BEGIN TEXT SECTION

Daniel E. Wonderly (April 21, 1922 – December 3, 2004) was an American biologist and old-earth creationist who taught at Grace College, where he helped to establish the biology department.

Biography
Wonderly was born on April 21, 1922 in Mountain Lake Park, Maryland, to Earl and Gustava Wonderly. After graduating from Oakland High School in Oakland, Maryland in 1940, he attended the Southeastern Bible College for two years. He was then drafted into the United States Army, in which capacity he served in both Japan and Europe during World War II. After the war, he returned to the United States to attend Wheaton College, where he earned a Bachelor of Arts degree in anthropology in 1949. He then enrolled at Central Baptist Seminary in Kansas City, Kansas, from which he received a Bachelor of Divinity degree and a Master of Theology degree in 1952 and 1955, respectively. In 1961, he earned a Master of Science degree in zoology from Ohio University; he began teaching at Wingate College the same year. He joined the faculty of Grace College in 1966 and continued to teach there until 1973. From 1974 to 1977, he wrote the book God's Time-Records in Ancient Sediments with the aim of educating his fellow Christians about the geology of sedimentary rocks. He followed this with a second book, Neglect of Geologic Data: Sedimentary Strata Compared with Young-Earth Creationist Writings, which was published in 1987. He died on December 3, 2004 at Garrett County Memorial Hospital in Oakland.

END TEXT SECTION

TASK REQUIREMENTS:
1. According to the Wonderly biography, why did he write God's Time-Records in Ancient Sediments? Answer in one to three sentences.
2. Extend the Wonderly biography past its final sentence.

BEGIN RECORD SET

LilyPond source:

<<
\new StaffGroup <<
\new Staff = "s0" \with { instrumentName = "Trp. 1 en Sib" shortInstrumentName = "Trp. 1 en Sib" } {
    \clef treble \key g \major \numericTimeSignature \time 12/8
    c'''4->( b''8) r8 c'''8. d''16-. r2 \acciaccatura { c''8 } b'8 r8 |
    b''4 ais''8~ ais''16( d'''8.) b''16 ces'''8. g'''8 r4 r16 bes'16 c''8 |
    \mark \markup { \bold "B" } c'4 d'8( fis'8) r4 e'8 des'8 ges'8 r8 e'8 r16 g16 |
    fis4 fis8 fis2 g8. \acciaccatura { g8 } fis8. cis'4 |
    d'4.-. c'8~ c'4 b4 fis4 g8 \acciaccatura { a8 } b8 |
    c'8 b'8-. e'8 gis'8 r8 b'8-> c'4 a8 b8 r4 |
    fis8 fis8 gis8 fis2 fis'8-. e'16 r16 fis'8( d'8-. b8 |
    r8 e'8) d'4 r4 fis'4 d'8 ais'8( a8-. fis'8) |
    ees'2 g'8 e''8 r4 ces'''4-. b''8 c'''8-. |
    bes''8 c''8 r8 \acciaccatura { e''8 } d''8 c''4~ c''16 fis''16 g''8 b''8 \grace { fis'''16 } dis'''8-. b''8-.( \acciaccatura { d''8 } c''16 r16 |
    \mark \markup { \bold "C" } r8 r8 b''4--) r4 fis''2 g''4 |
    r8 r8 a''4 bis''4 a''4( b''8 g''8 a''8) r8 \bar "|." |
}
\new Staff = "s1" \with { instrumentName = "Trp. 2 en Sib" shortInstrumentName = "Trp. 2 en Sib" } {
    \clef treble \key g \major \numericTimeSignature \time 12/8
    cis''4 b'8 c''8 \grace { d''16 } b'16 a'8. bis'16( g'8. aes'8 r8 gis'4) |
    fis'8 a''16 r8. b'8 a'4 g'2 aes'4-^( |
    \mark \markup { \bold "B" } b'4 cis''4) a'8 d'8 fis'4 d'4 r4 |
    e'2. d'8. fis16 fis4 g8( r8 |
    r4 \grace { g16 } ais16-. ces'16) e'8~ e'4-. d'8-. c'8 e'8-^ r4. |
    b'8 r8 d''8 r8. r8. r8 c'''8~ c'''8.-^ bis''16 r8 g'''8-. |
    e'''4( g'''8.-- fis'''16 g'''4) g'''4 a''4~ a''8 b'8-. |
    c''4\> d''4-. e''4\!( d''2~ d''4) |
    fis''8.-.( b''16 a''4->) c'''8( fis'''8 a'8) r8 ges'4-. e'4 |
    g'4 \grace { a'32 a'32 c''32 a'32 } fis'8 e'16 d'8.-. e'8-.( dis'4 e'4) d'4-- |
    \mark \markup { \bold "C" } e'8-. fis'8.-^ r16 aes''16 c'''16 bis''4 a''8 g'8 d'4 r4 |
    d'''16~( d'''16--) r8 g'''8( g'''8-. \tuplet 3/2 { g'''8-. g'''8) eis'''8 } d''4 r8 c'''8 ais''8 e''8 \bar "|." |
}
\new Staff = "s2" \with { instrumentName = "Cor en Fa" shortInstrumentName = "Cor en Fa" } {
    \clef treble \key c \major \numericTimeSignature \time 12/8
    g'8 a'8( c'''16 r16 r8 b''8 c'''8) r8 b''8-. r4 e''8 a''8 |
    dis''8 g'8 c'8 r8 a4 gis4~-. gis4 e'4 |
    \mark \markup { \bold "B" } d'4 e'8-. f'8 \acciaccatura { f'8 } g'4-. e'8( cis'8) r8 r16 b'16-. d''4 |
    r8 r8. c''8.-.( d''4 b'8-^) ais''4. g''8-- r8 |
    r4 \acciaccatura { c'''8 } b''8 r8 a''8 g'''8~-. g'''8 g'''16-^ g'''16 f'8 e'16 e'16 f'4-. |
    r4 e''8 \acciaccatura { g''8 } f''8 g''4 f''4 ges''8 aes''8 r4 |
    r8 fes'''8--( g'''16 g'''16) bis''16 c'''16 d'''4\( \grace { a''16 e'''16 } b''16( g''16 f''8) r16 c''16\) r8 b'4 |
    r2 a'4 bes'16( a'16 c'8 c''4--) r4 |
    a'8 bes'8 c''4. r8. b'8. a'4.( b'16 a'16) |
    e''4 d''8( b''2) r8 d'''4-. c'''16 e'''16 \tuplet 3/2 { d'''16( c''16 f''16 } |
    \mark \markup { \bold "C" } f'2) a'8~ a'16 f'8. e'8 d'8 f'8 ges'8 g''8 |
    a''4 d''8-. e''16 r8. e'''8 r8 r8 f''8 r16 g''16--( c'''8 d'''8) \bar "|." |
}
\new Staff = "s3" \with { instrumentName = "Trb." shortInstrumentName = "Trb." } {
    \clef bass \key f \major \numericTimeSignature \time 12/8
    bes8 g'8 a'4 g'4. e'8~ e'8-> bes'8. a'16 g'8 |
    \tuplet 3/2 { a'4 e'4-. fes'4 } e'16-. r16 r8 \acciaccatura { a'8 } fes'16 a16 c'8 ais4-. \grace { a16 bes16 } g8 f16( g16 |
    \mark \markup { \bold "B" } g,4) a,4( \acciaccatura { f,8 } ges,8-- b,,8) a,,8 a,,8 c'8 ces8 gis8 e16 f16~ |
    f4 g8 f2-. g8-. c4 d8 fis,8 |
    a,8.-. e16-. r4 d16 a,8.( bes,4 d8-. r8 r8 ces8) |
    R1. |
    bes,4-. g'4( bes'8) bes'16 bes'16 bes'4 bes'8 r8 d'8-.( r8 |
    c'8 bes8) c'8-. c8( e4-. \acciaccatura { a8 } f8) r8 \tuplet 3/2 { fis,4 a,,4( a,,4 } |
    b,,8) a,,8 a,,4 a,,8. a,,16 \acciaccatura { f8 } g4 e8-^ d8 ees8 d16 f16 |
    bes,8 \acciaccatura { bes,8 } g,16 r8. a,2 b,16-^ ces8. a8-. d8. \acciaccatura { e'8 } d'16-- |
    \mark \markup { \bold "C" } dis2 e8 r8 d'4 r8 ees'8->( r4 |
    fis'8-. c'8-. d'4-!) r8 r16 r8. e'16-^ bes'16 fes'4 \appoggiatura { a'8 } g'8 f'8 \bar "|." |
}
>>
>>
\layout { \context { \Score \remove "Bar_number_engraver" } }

END RECORD SET

TASK RESPONSES:
1. He wrote it to teach his fellow Christians about the geology of sedimentary rocks. He worked on the book from 1974 to 1977.

2.
Views on creationism
Despite being a theologically conservative Baptist, Wonderly accepted the scientific evidence that the Earth was much older than young-earth creationists believe it to be. In explaining his views on evolution and the age of the Earth, he wrote, "Christians need to reject evolutionism, but when they reject true scientific discoveries they bring disgrace upon the Bible and Christianity." He supported reconciling the old age of the Earth with the teachings of the Bible by means of day-age creationism. When administrators at Grace College learned about Wonderly's unfavorable views of young-earth creationism and flood geology, they agreed to hire him only on the condition that he not interfere with the College's commitment to advancing young-earth creationism. Wonderly agreed, but after some of his students found out about his views, the College's president banned Wonderly from further discussing his views at all, prompting Wonderly to resign. Prominent young-earth creationist Henry Morris defended Grace's handling of Wonderly's anti-creationist views, arguing that these views were already receiving a fair hearing throughout society.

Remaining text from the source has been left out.